Houve uma forte mudança no humor do mercado financeiro internacional, ensaiada há algum tempo, mas que vem se acelerando nas últimas semanas.
O gatilho é a percepção de que a inflação americana se mostra muito mais resistente do que o mercado, assim como o Federal Reserve imaginava no começo do ano. Pela minha métrica preferida para aferir o comportamento dos preços no período mais recente, a inflação nos Estados Unidos, já descontados efeitos pontuais e temporários, roda entre 4,5% e 5,0% ao ano, bem acima da meta de 2% ao ano, e cerca de 1 ponto porcentual mais alta do que estava ao fim do último trimestre de 2023.
O resultado imediato dessa constatação é que as expectativas acerca do processo de redução de taxas de juros se alteraram dramaticamente. No fim do ano passado e começo deste, o mercado atribuía perto de 75% de chance de haver três cortes de juros (de 0,25 ponto porcentual cada um) ainda na primeira metade do ano. Hoje espera a primeira redução apenas em setembro e (talvez) uma segunda no último trimestre.
A própria reavaliação ocorrida neste período já indica que devemos sempre tomar com alguma cautela as reações dos operadores, mas houve impactos consideráveis, em particular nas taxas de juros de longo prazo nos EUA e, consequentemente, no movimento das moedas, com impactos sobre o Brasil. O juro sobre o título americano de dez anos subiu de menos de 3,80% para 4,60% ao ano no intervalo, atraindo os capitais que fortaleceram o dólar relativamente às demais moedas globais. Consequentemente o euro, que comprava perto de 1,10 dólar no começo de 2024, agora compra apenas 1,065 dólar, ou seja, perdeu 3% de seu valor.

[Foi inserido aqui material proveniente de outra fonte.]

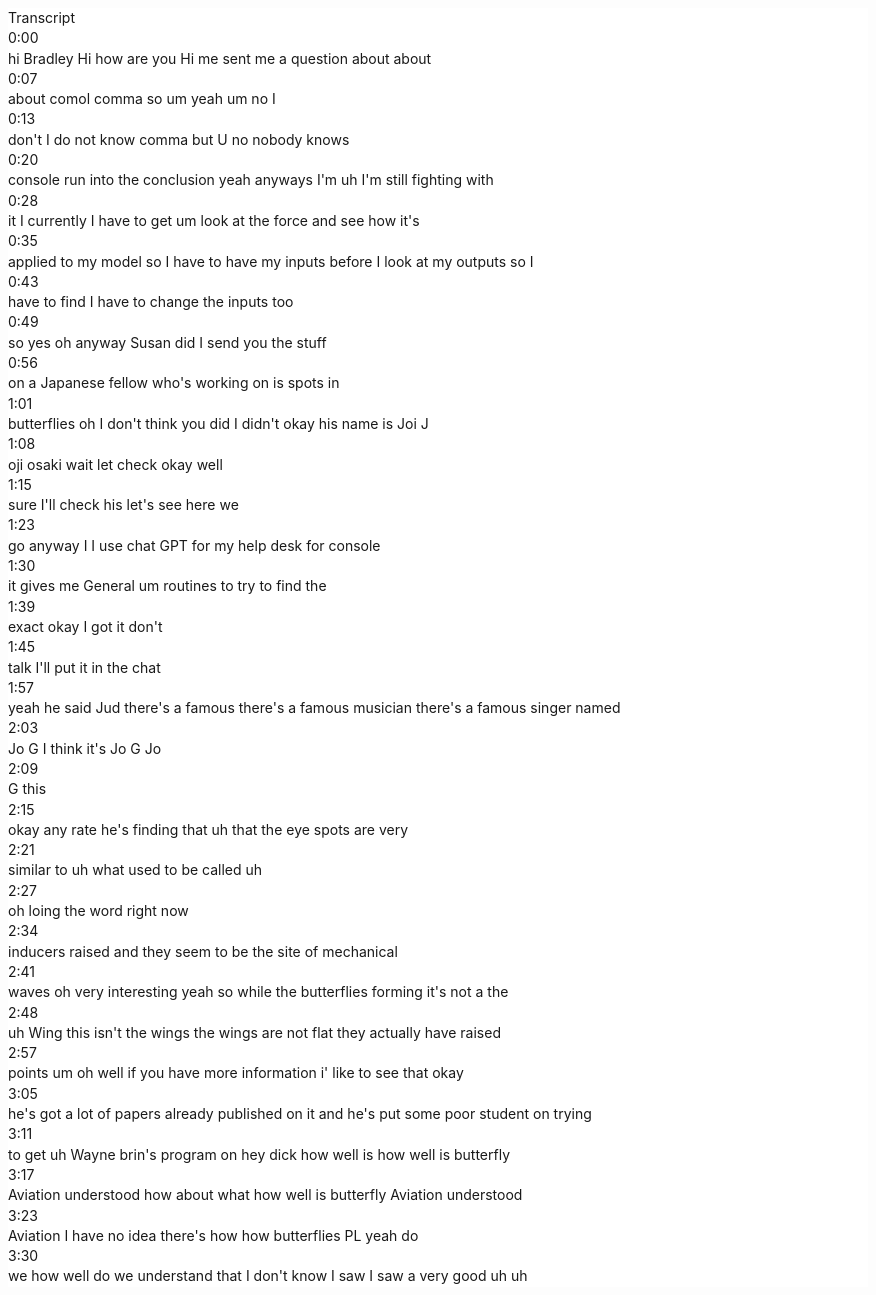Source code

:      
Transcript     
0:00     
hi Bradley Hi how are you Hi me sent me a question about about     
0:07     
about comol comma so um yeah um no I     
0:13     
don't I do not know comma but U no nobody knows     
0:20     
console run into the conclusion yeah anyways I'm uh I'm still fighting with     
0:28     
it I currently I have to get um look at the force and see how it's     
0:35     
applied to my model so I have to have my inputs before I look at my outputs so I     
0:43     
have to find I have to change the inputs too     
0:49     
so yes oh anyway Susan did I send you the stuff     
0:56     
on a Japanese fellow who's working on is spots in     
1:01     
butterflies oh I don't think you did I didn't okay his name is Joi J     
1:08     
oji osaki wait let check okay well     
1:15     
sure I'll check his let's see here we     
1:23     
go anyway I I use chat GPT for my help desk for console     
1:30     
it gives me General um routines to try to find the     
1:39     
exact okay I got it don't     
1:45     
talk I'll put it in the chat     
1:57     
yeah he said Jud there's a famous there's a famous musician there's a famous singer named     
2:03     
Jo G I think it's Jo G Jo     
2:09     
G this     
2:15     
okay any rate he's finding that uh that the eye spots are very     
2:21     
similar to uh what used to be called uh     
2:27     
oh loing the word right now     
2:34     
inducers raised and they seem to be the site of mechanical     
2:41     
waves oh very interesting yeah so while the butterflies forming it's not a the     
2:48     
uh Wing this isn't the wings the wings are not flat they actually have raised     
2:57     
points um oh well if you have more information i' like to see that okay     
3:05     
he's got a lot of papers already published on it and he's put some poor student on trying     
3:11     
to get uh Wayne brin's program on hey dick how well is how well is butterfly     
3:17     
Aviation understood how about what how well is butterfly Aviation understood     
3:23     
Aviation I have no idea there's how how butterflies PL yeah do     
3:30     
we how well do we understand that I don't know I saw I saw a very good uh uh     
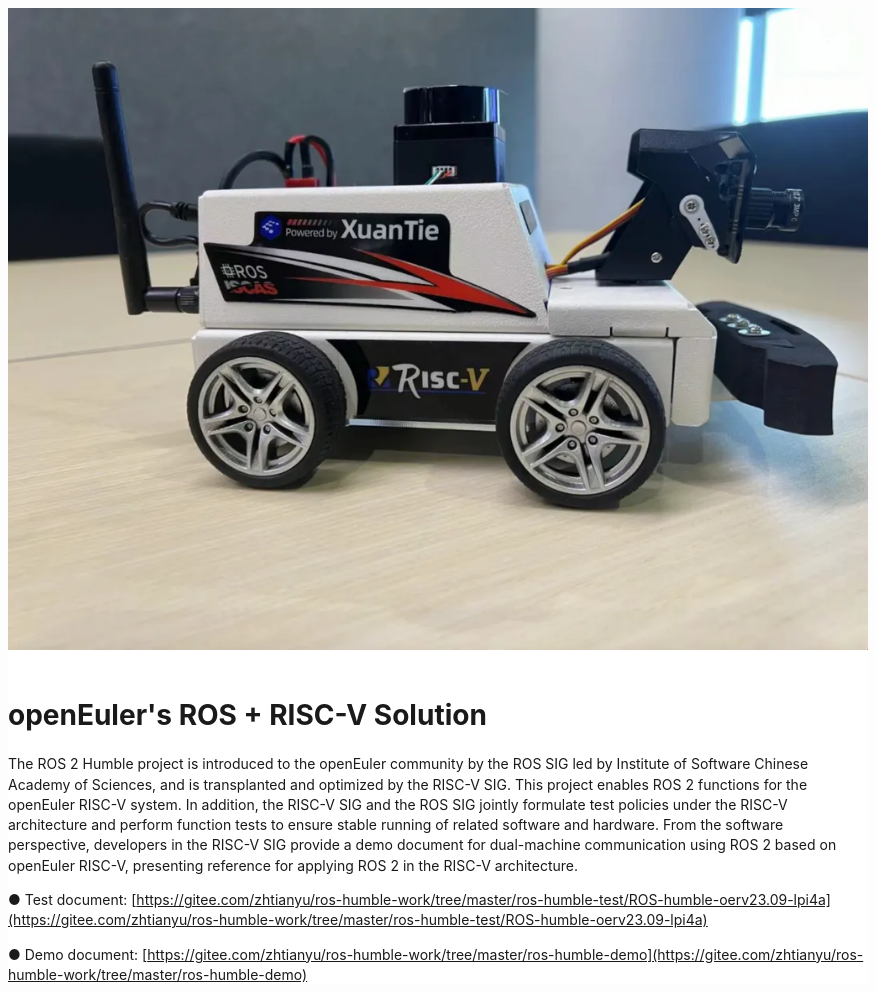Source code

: <img src="./media/2.png" width="1000" >

**openEuler's ROS + RISC-V Solution**
=======================================
The ROS 2 Humble project is introduced to the openEuler community by the ROS SIG led by Institute of Software Chinese Academy of Sciences, and is transplanted and optimized by the RISC-V SIG. This project enables ROS 2 functions for the openEuler RISC-V system. In addition, the RISC-V SIG and the ROS SIG jointly formulate test policies under the RISC-V architecture and perform function tests to ensure stable running of related software and hardware. From the software perspective, developers in the RISC-V SIG provide a demo document for dual-machine communication using ROS 2 based on openEuler RISC-V, presenting reference for applying ROS 2 in the RISC-V architecture.

● Test document: [https://gitee.com/zhtianyu/ros-humble-work/tree/master/ros-humble-test/ROS-humble-oerv23.09-lpi4a](https://gitee.com/zhtianyu/ros-humble-work/tree/master/ros-humble-test/ROS-humble-oerv23.09-lpi4a)

● Demo document: [https://gitee.com/zhtianyu/ros-humble-work/tree/master/ros-humble-demo](https://gitee.com/zhtianyu/ros-humble-work/tree/master/ros-humble-demo)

Ocorre que o real tende a acompanhar a relação entre o dólar e o euro, e, em parte como resultado dessa história, o dólar aqui voltou a patamares (bem) superiores a 5 reais, movimento que encarece os produtos importados (assim como aqueles que podem ser facilmente exportados). Como ainda não sabemos quão persistente é esse movimento, não temos uma ideia clara de quanto poderá ser o repasse dos preços internacionais para os domésticos. Mas, de qualquer forma, a ajuda que vinha do dólar mais tranquilo — que auxiliou a segurar o componente industrial do IPCA na casa de 0,6% nos últimos doze meses — se enfraqueceu.
“A ajuda que vinha de um dólar mais tranquilo deixou de existir. A redução da meta fiscal agrava o problema”
Na próxima reunião do Copom, em maio, o comitê deverá avaliar suas novas projeções para a inflação em 2024 e, principalmente, 2025. Em março o BC produziu suas previsões partindo de um dólar na casa de 4,95 reais, enquanto — no momento em que escrevo — ele se encontra pouco abaixo de 5,30, movimento que traria impacto da ordem de 0,6 ponto porcentual para a inflação nos próximos doze meses. Mesmo que fique algo abaixo disso até a reunião, acaba reduzindo o espaço para o corte da Selic.
Nesse contexto, a decisão de afrouxar os gastos públicos, como expressa pela agora oficial redução da meta de resultado fiscal para 2025, de um superávit de 0,5% do PIB para 0% do PIB, agrava consideravelmente o problema.
Isso equivale a acender o fósforo para checar se ainda há gasolina no tanque, explicável apenas pela mistura de ignorância econômica e cupidez política.